Visionary Art History

BY

Phoenix & Arabeth
2002


"The artist is an unconscious metaphysician; he does not copy empirical reality, but transcends it. He seeks the eternal lying in the things and shapes of the world. When he expresses these in forms, colours, and sounds he reveals the inner essence of things. This revelation of art ranks with that of religion and philosophy and is its complement."
----Paul Deussen, in 'Vedanta, Plato, and Kant'



The entire history of art is permeated with representations of the visionary world. Trance-induced visions have inspired and been rendered by artists since the stone age, as a thorough global investigation of cave paintings and rock art clearly attests. Some of the earliest known human figurines exhibit body art, painted or tattooed, which optically change the forms of the bodies depicted, using the visionary devise of double-imaging. The origin of all the arts is shamanism (a term which refers to the spiritual tradition of tribal and primitive peoples worldwide, involving similar perceptions of and methods for interacting with the divine).

Indigenous art produced for millennia by shamans (female and male) from innumerable tribes was designed to help feed, protect, heal, tell the story of, and transform individuals and the whole community. Men and women have always known that we are part of something much greater than ourselves.... stoneage people may have been "primative" but they were not dumb. And it must have been clear as well that an occasional image-maker came into the tribe who clearly was able to touch or to be touched by the divine eternal source, and this person's symbols and drawings shared that touch with the tribe.

Magical symbols were invented and empowered by artists in the caves, tattooed upon their bodies in patterns later copied by weavers for clothing. Writing eventually evolved from these mystic signs.

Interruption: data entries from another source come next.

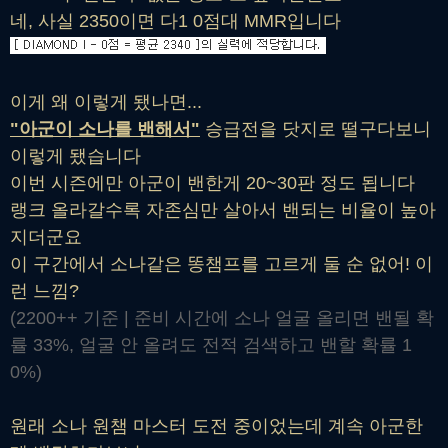
네, 사실 2350이면 다1 0점대 MMR입니다
이게 왜 이렇게 됐나면...
"아군이 소나를 밴해서"
승급전을 닷지로 떨구다보니
이렇게 됐습니다
이번 시즌에만 아군이 밴한게 20~30판 정도 됩니다
랭크 올라갈수록 자존심만 살아서 밴되는 비율이 높아
지더군요
이 구간에서 소나같은 똥챔프를 고르게 둘 순 없어! 이
런 느낌?
(2200++ 기준 | 준비 시간에 소나 얼굴 올리면 밴될 확
률 33%, 얼굴 안 올려도 전적 검색하고 밴할 확률 1
0%)
원래 소나 원챔 마스터 도전 중이었는데 계속 아군한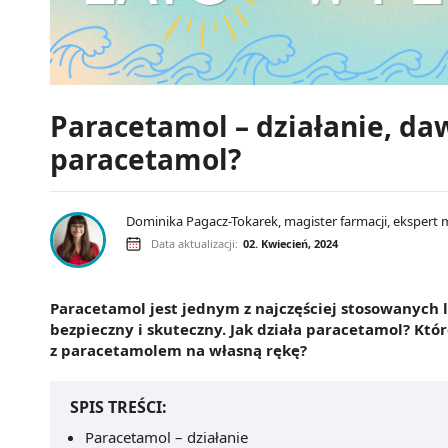
Paracetamol – działanie, da
paracetamol?
Dominika Pagacz-Tokarek, magister farmacji, ekspert 
Data aktualizacji:
02. Kwiecień, 2024
Paracetamol jest jednym z najczęściej stosowanych
bezpieczny i skuteczny. Jak działa paracetamol? Któ
z paracetamolem na własną rękę?
SPIS TREŚCI:
Paracetamol – działanie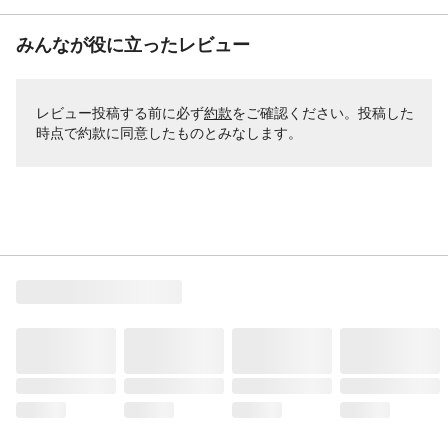
みんなが役に立ったレビュー
レビュー投稿する前に必ず
約款
をご確認ください。投稿した
時点で約款に同意したものとみなします。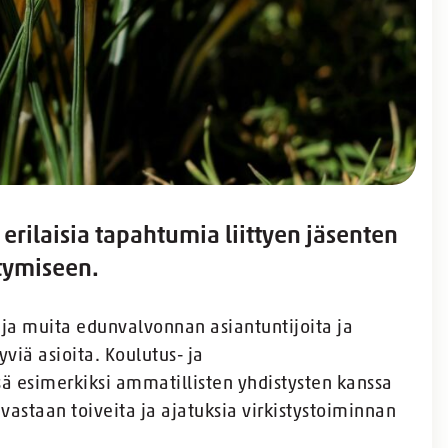
 erilaisia tapahtumia liittyen jäsenten
tymiseen.
ja muita edunvalvonnan asiantuntijoita ja
yviä asioita. Koulutus- ja
ä esimerkiksi ammatillisten yhdistysten kanssa
astaan toiveita ja ajatuksia virkistystoiminnan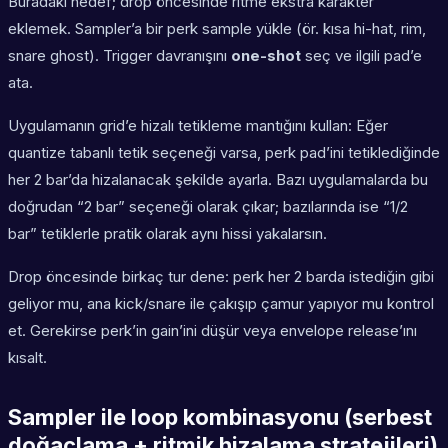
Buradaki hedef; drop öncesinde ritme ekstra karakter
eklemek. Sampler’a bir perk sample yükle (ör. kısa hi-hat, rim,
snare ghost). Trigger davranışını
one-shot
seç ve ilgili pad’e
ata.
Uygulamanın grid’e hizalı tetikleme mantığını kullan: Eğer
quantize tabanlı tetik seçeneği varsa, perk pad’ini tetiklediğinde
her 2 bar’da hizalanacak şekilde ayarla. Bazı uygulamalarda bu
doğrudan “2 bar” seçeneği olarak çıkar; bazılarında ise “1/2
bar” tetiklerle pratik olarak aynı hissi yakalarsın.
Drop öncesinde birkaç tur dene: perk her 2 barda istediğin gibi
geliyor mu, ana kick/snare ile çakışıp çamur yapıyor mu kontrol
et. Gerekirse perk’in gain’ini düşür veya envelope release’ını
kısalt.
Sampler ile loop kombinasyonu (serbest
doğaçlama + ritmik hizalama stratejileri)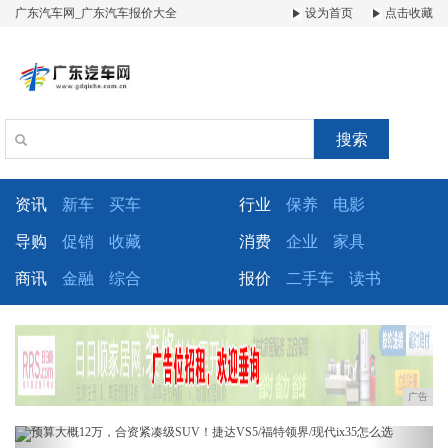
广东汽车网_广东汽车报价大全
设为首页
点击收藏
搜索
资讯
新车
买车
行业
保养
电影
导购
促销
收藏
消费
企业
家具
商讯
金融
综合
报价
二手车
读书
广告
Previous
Next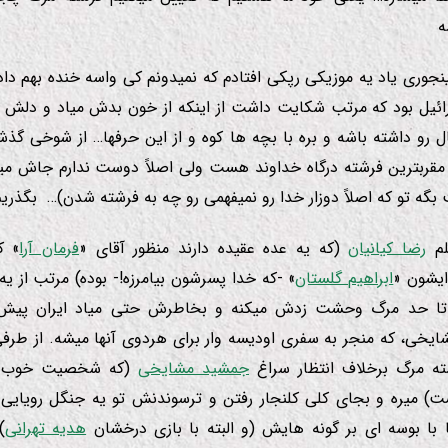
ه
جوری یاد یه موزیكی رپكی افتادم كه نمیدونم كی واسه خنده بهم داد
زرائیل بود كه مرتب شكایت داشت از اینكه از خون بدش میاد و دلش م
ل رو داشته باشه و بره با بچه ها كوه و از این حرفها… از شوخی گذ
 مقربترین فرشته درگاه خداوند هست ولی اصلاً دوست ندارم جاش میب
گه تو كه اصلاً دوزار خدا رو نمیفهمی رو چه به فرشته شدن)… بگذری
لم
رضا كیانیان
(كه یه عده عقیده دارند منظور آقای «
فرمان آرا
» ك
شون «
ابراهیم گلستان
» -که خدا پسرشون بیامرزه!- بوده) مرتب از یه 
 تا حد مرگ وحشت زدش میكنه و بخاطرش حتی میاد ایران پی
یخی، كه منجر به سفری اودیسه وار برای هردوی آنها میشه. از طرفی 
ه مرگ برخلاف انتظار سراغ
جمشید مشایخی
(كه شخصیت خوب و
ت) میره و بجای كلی كلنجار رفتن و ترسوندنش تو یه جنگل رویایی 
 با بوسه ای بر گونه هایش (و البته با بازی درخشان
هدیه تهرانی
)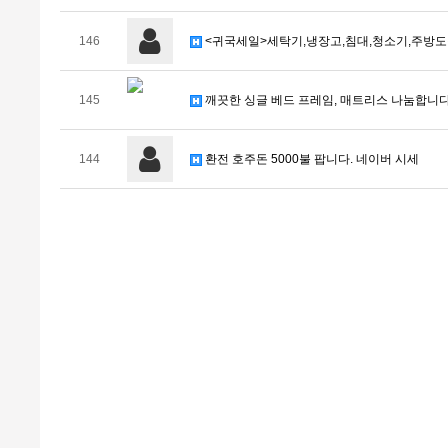
146
<귀국세일>세탁기,냉장고,침대,청소기,주방도구
145
깨끗한 싱글 베드 프레임, 매트리스 나눔합니다
144
환전 호주돈 5000불 팝니다. 네이버 시세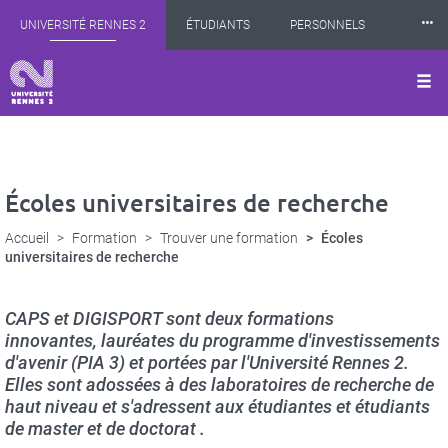
Panneau de gestion des cookies
Aller
⸱⸱⸱
UNIVERSITÉ RENNES 2
ÉTUDIANTS
PERSONNELS
au
contenu
principal
INTERNATIONAL
PROFESSIONNELS
BIBLIOTHÈQUES
LES NOUVELLES DE RENNES 2
Écoles universitaires de recherche
Accueil
Formation
Trouver une formation
Écoles
universitaires de recherche
CAPS et DIGISPORT sont deux formations
innovantes, lauréates du programme d'investissements
d'avenir (PIA 3) et portées par l'Université Rennes 2.
Elles sont adossées à des laboratoires de recherche de
haut niveau et s'adressent aux étudiantes et étudiants
de master et de doctorat .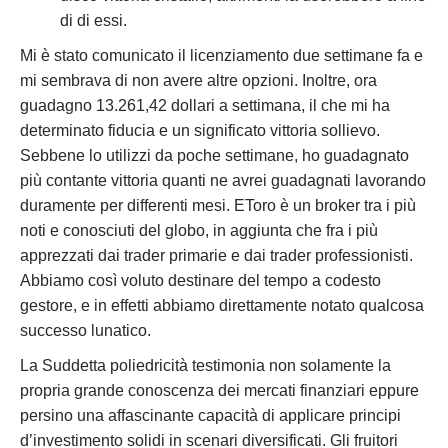
di di essi.
Mi è stato comunicato il licenziamento due settimane fa e
mi sembrava di non avere altre opzioni. Inoltre, ora
guadagno 13.261,42 dollari a settimana, il che mi ha
determinato fiducia e un significato vittoria sollievo.
Sebbene lo utilizzi da poche settimane, ho guadagnato
più contante vittoria quanti ne avrei guadagnati lavorando
duramente per differenti mesi. EToro è un broker tra i più
noti e conosciuti del globo, in aggiunta che fra i più
apprezzati dai trader primarie e dai trader professionisti.
Abbiamo così voluto destinare del tempo a codesto
gestore, e in effetti abbiamo direttamente notato qualcosa
successo lunatico.
La Suddetta poliedricità testimonia non solamente la
propria grande conoscenza dei mercati finanziari eppure
persino una affascinante capacità di applicare principi
d’investimento solidi in scenari diversificati. Gli fruitori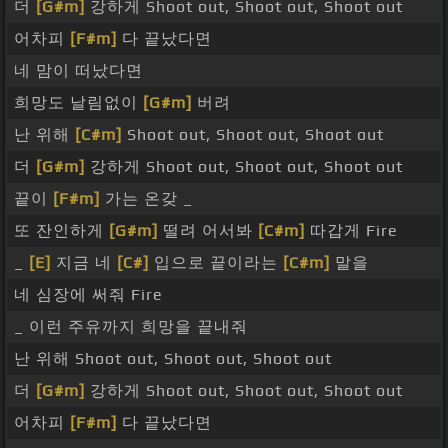
더
[G#m]
강하게 Shoot out, Shoot out, Shoot out
어차피
[F#m]
다 끝났다면
네 맘이 떠났다면
희망도 날림없이
[G#m]
버려
난 위해
[C#m]
Shoot out, Shoot out, Shoot out
더
[G#m]
강하게 Shoot out, Shoot out, Shoot out
끝이
[F#m]
가는 온갖 _
또 잔인하게
[G#m]
떨려 어서봐
[C#m]
따갑게 Fire
_
[E]
지금 네
[C#]
입으로 끝이라는
[C#m]
말을
네 심장에 써줘 Fire
_ 이런 주유까지 희망을 끝내줘
난 위해 Shoot out, Shoot out, Shoot out
더
[G#m]
강하게 Shoot out, Shoot out, Shoot out
어차피
[F#m]
다 끝났다면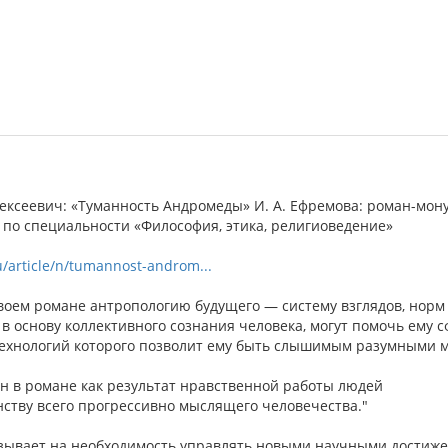
ексеевич: «Туманность Андромеды» И. А. Ефремова: роман-мон
и по специальности «Философия, этика, религиоведение»
u/article/n/tumannost-androm...
воем романе антропологию будущего — систему взглядов, норм 
в основу коллективного сознания человека, могут помочь ему 
технологий которого позволит ему быть слышимым разумными м
н в романе как результат нравственной работы людей
нству всего прогрессивно мыслящего человечества."
зывает на необходимость управлять новыми научными достиже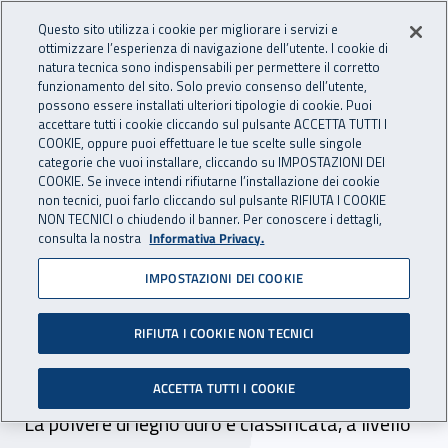
Accedi ai servizi online
For international visitors
Vai al menu principale
Vai al contenuto principale
Questo sito utilizza i cookie per migliorare i servizi e
ottimizzare l’esperienza di navigazione dell’utente. I cookie di
INAIL - Istituto Nazionale per 
natura tecnica sono indispensabili per permettere il corretto
Apri cerca
Apr
funzionamento del sito. Solo previo consenso dell’utente,
possono essere installati ulteriori tipologie di cookie. Puoi
Navigazione principale
accettare tutti i cookie cliccando sul pulsante ACCETTA TUTTI I
COOKIE, oppure puoi effettuare le tue scelte sulle singole
Navigazione - Ti trovi in:
Home
Inail comunica
Pubblicazioni
Catalogo generale
categorie che vuoi installare, cliccando su IMPOSTAZIONI DEI
COOKIE. Se invece intendi rifiutarne l’installazione dei cookie
non tecnici, puoi farlo cliccando sul pulsante RIFIUTA I COOKIE
Aggiornamento della stima
NON TECNICI o chiudendo il banner. Per conoscere i dettagli,
consulta la nostra
Informativa Privacy.
dei lavoratori
IMPOSTAZIONI DEI COOKIE
potenzialmente esposti alla
polvere di legno duro in
RIFIUTA I COOKIE NON TECNICI
Italia
ACCETTA TUTTI I COOKIE
La polvere di legno duro è classificata, a livello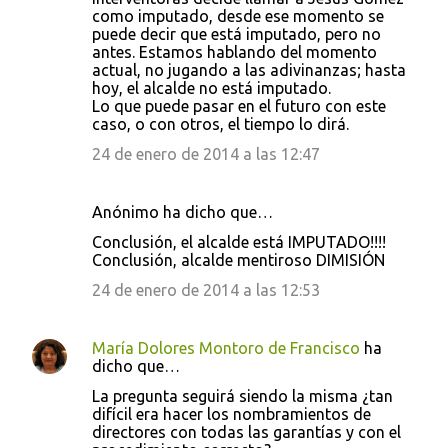
como imputado, desde ese momento se
puede decir que está imputado, pero no
antes. Estamos hablando del momento
actual, no jugando a las adivinanzas; hasta
hoy, el alcalde no está imputado.
Lo que puede pasar en el futuro con este
caso, o con otros, el tiempo lo dirá.
24 de enero de 2014 a las 12:47
Anónimo ha dicho que…
Conclusión, el alcalde está IMPUTADO!!!!
Conclusión, alcalde mentiroso DIMISIÓN
24 de enero de 2014 a las 12:53
María Dolores Montoro de Francisco
ha
dicho que…
La pregunta seguirá siendo la misma ¿tan
difícil era hacer los nombramientos de
directores con todas las garantías y con el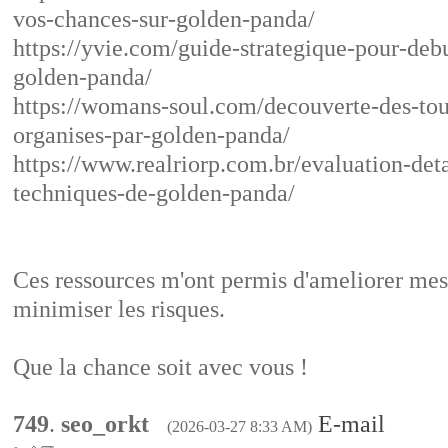
vos-chances-sur-golden-panda/
https://yvie.com/guide-strategique-pour-deb
golden-panda/
https://womans-soul.com/decouverte-des-tou
organises-par-golden-panda/
https://www.realriorp.com.br/evaluation-det
techniques-de-golden-panda/
Ces ressources m'ont permis d'ameliorer mes
minimiser les risques.
Que la chance soit avec vous !
749
.
seo_orkt
E-mail
(2026-03-27 8:33 AM)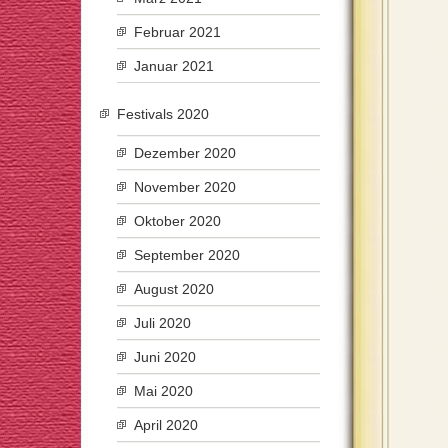
Februar 2021
Januar 2021
Festivals 2020
Dezember 2020
November 2020
Oktober 2020
September 2020
August 2020
Juli 2020
Juni 2020
Mai 2020
April 2020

The highest achievement of shamanic culture is that of ancient Egypt for nearly 3,000 years. Egypt is recognized as the progenitor of Greek, Roman and West African cultures (amongst others), and highly developed the arts. The Egyptians accurately depicted both the real world, and with the help of symbolism, also depicted the visionary world of gods and goddesses, the afterlife, etc. Modern art in the West can easily be traced back to Egypt. Asia and the Pacific have a different cultural current, equally inspired by visionary shamans, through the ancient cultures of Indus Valley and China.

Various means have been employed by humans to tap into the "divine communications" circuit of the brain. For example, some primitive tribes (such as the Huichol) clearly rely heavily on psychedelic plants for the induction of trance states, while others (such as West African tribes) use drums, chants and ecstatic dance to get there.

As civilization, writing, trade, etc. developed, certain very powerful and resonant visions of individuals were recorded and communal spiritual traditions sprouted, grew, and were organized and reorganized as religions after, sometimes centuries after, the life of the visionary.

Religions tend to use artists to support by repetition, ie. to re-draw, an original myth, or group of myths, and they tend to discourage their participants (and their artists) from actually experiencing their own visions. Though some mystic traditions do exists, such as the Sufis, many organized religions want the individual to come to the chuch/temple/mosque to hear or see their visions, and to pay for that "service". Religions, often supported by doctors and governments, tend to discourage and create fear of any extraordinary personal visionary experience, and typically brand such visions as evil, horrific things.

"There is nothing on this earth that is good or bad, but what thinking makes it so."

------ William Shakespeare


The mind is a mysterious thing, as is the Universe. Is there any difference? In ancient Greece, and other places too, psychodrama (such as the Eleusinian Mysteries) was employed to give each individual at least one personal vision quest that could be the spiritually organizing aspect of their entire life. Typically in visionary experience the Ego is dissolved, and the little self is put directly in touch with the divine Self. The immutable connection with Eternal Source is clarified and "locked-in". This highly charged emotion affects the psyche for the rest of one's life.

We believe it is the proper role of the visionary artist to both authentically communicate their personal vision, and also to contribute visionary imagery that can have a positive, creative, constructive and/or healing effect on the viewer and the community. Ideally visionary art can help the viewer in some small way to be inspired to find some inner peace and live an ecstatic, productive, healthy and happy life.